--- Extracted text ---
------------

The impact of COVID19 on people experiencing homelessness
People have been asking what the impact of Coronavirus is on those experiencing a transitionary period of homelessness. It is a really good and valid question and the answers may not be what you expect.
Homelessness and Social Distancing
If you think about it from a point of view of the government advice, they are telling us to practice social distancing. This involves distancing ourselves from others so as to slow down as much as possible the spread of the virus. The less people you come into contact with the less chance you have of contracting the virus.
Social isolation is already a reality for our friends who are transitioning through homelessness. We are being told not to go to Pubs, Restaurants, Social Gatherings, not to go to crowded shops. None of our guests at our church shelter are doing any of these things. They do not have that kind of privilege. Their lives are already fairly solitary and isolated. They find community where they can but in very different places to the rest of us.
The real risk to our friends experiencing homelessness
The reality is that our guests are more at risk from our staff/volunteers passing Corona Virus TO them. It is less likely to be the other way round. There is also another massive danger to our friends who are experiencing homelessness right now. This is the closing of essential services due to self-isolation, social distancing and fear. Going back to rough sleeping puts our friends at greater risk than Coronavirus does.
We have already found that Coronavirus is placing undue strain on essential services. Night shelters rely on volunteers, many of whom are retired and vulnerable to the impact of the virus. The reality is that retired people have a greater capacity to volunteer than those of us with day time jobs and young families. As the numbers of volunteers available drops, the risk of the service having to close goes up.
A unique time of opportunity
These unprecedented times are characterised by fear and uncertainty. At the same time, there is also significant opportunity and potentially a pool of volunteers not previously available. Those who work in businesses having to close such as pubs, restaurants and cinemas, may be in a unique position to volunteer some of their unexpected time. As providers we have a responsibility to ensure that the information is available. We should make sure that people realise that we have a specific need that they might be able to fulfil and they may not have thought about it.

------------

--- Task brief ---
Proceed with the text on the impact of COVID-19 on people experiencing homelessness, continuing from its final sentence. The records have no connection to the text about COVID-19 and homelessness.

Records from a dataset
------------

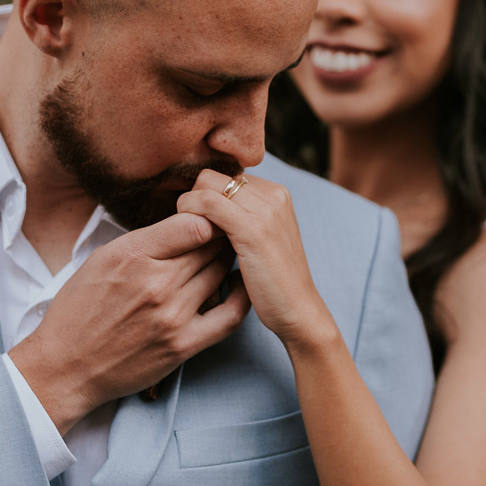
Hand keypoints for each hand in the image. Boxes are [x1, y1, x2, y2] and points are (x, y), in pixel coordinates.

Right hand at [9, 212, 250, 434]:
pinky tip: (239, 286)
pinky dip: (240, 297)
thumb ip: (145, 240)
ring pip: (219, 274)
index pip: (193, 223)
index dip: (208, 217)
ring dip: (228, 262)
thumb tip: (186, 221)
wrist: (66, 366)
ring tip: (230, 255)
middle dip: (222, 236)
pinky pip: (229, 316)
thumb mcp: (102, 259)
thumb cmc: (80, 310)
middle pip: (210, 247)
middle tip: (229, 232)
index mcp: (132, 255)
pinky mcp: (183, 345)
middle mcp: (155, 283)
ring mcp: (172, 316)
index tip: (211, 217)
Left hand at [177, 170, 337, 347]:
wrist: (298, 311)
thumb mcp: (260, 240)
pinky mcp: (253, 229)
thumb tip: (202, 205)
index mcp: (276, 193)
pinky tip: (190, 241)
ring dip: (187, 207)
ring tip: (187, 236)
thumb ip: (240, 217)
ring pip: (206, 184)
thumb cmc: (273, 282)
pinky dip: (190, 216)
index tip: (194, 223)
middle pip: (212, 175)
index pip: (224, 176)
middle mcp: (274, 194)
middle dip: (192, 199)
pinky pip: (207, 203)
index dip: (202, 197)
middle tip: (187, 230)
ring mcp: (266, 210)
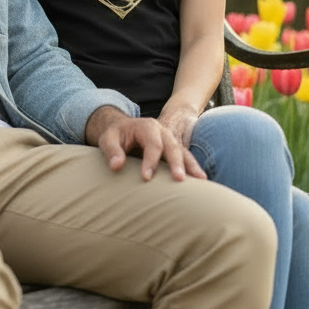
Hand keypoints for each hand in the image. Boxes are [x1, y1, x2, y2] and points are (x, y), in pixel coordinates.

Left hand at [84, 106, 205, 181]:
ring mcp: (170, 141)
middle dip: (176, 163)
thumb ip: (111, 151)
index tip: (146, 178)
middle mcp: (162, 132)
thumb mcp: (107, 139)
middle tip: (179, 179)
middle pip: (172, 146)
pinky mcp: (173, 151)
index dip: (150, 160)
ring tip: (201, 181)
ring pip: (183, 152)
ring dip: (191, 166)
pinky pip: (186, 159)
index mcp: (147, 126)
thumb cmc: (115, 135)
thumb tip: (117, 166)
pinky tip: (201, 182)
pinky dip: (193, 169)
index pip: (152, 144)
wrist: (123, 129)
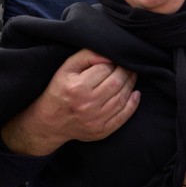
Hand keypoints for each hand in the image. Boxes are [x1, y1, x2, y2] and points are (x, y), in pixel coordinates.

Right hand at [1, 49, 139, 156]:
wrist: (50, 122)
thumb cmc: (59, 91)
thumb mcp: (66, 69)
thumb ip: (86, 56)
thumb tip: (108, 55)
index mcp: (77, 87)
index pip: (105, 69)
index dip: (112, 62)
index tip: (113, 61)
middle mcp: (87, 105)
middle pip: (116, 83)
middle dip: (125, 71)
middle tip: (127, 66)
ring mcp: (96, 120)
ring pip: (122, 98)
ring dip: (131, 84)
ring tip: (132, 76)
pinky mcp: (102, 131)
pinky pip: (123, 116)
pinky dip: (133, 104)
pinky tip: (135, 94)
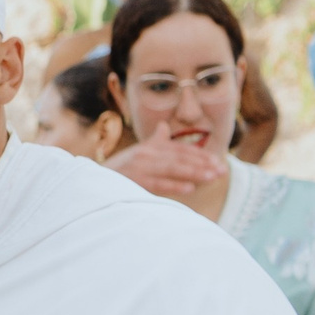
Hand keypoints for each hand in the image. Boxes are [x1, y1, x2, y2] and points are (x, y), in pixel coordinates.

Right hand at [106, 137, 223, 197]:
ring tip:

------------

--- Response to this exercise ---
It is also a reality that there are people who may need contexts within which they can work on their own mental health. People are scared so to speak of the impact that months of social distancing will have on their own mental health. This is particularly true though not exclusively, of extroverts. Extroverts like me are individuals who recharge their batteries by spending time in the presence of others. They find social distancing absolutely draining and need the company of others to survive. We know that the impact upon a volunteer’s mental well being of volunteering is substantial. This would be doubly the case where the volunteering in and of itself is providing a context for community that the volunteer would not be able to get elsewhere as a result of social distancing.
Building community solidarity
Coronavirus is going to have a massive impact on us all from all backgrounds, circumstances and situations. We must do things differently. We have to rally as a community around the vulnerable around us. Building community solidarity right now ironically involves social distancing. We must care for the vulnerable among us by not spreading the virus unnecessarily. But it also involves all of us that are healthy, looking out for our neighbours and those who live down our streets who are vulnerable, lonely and isolated. But equally, essential services like Night shelters, food banks and other organisations who are taking care of people under circumstances where lives are being saved, need people to volunteer.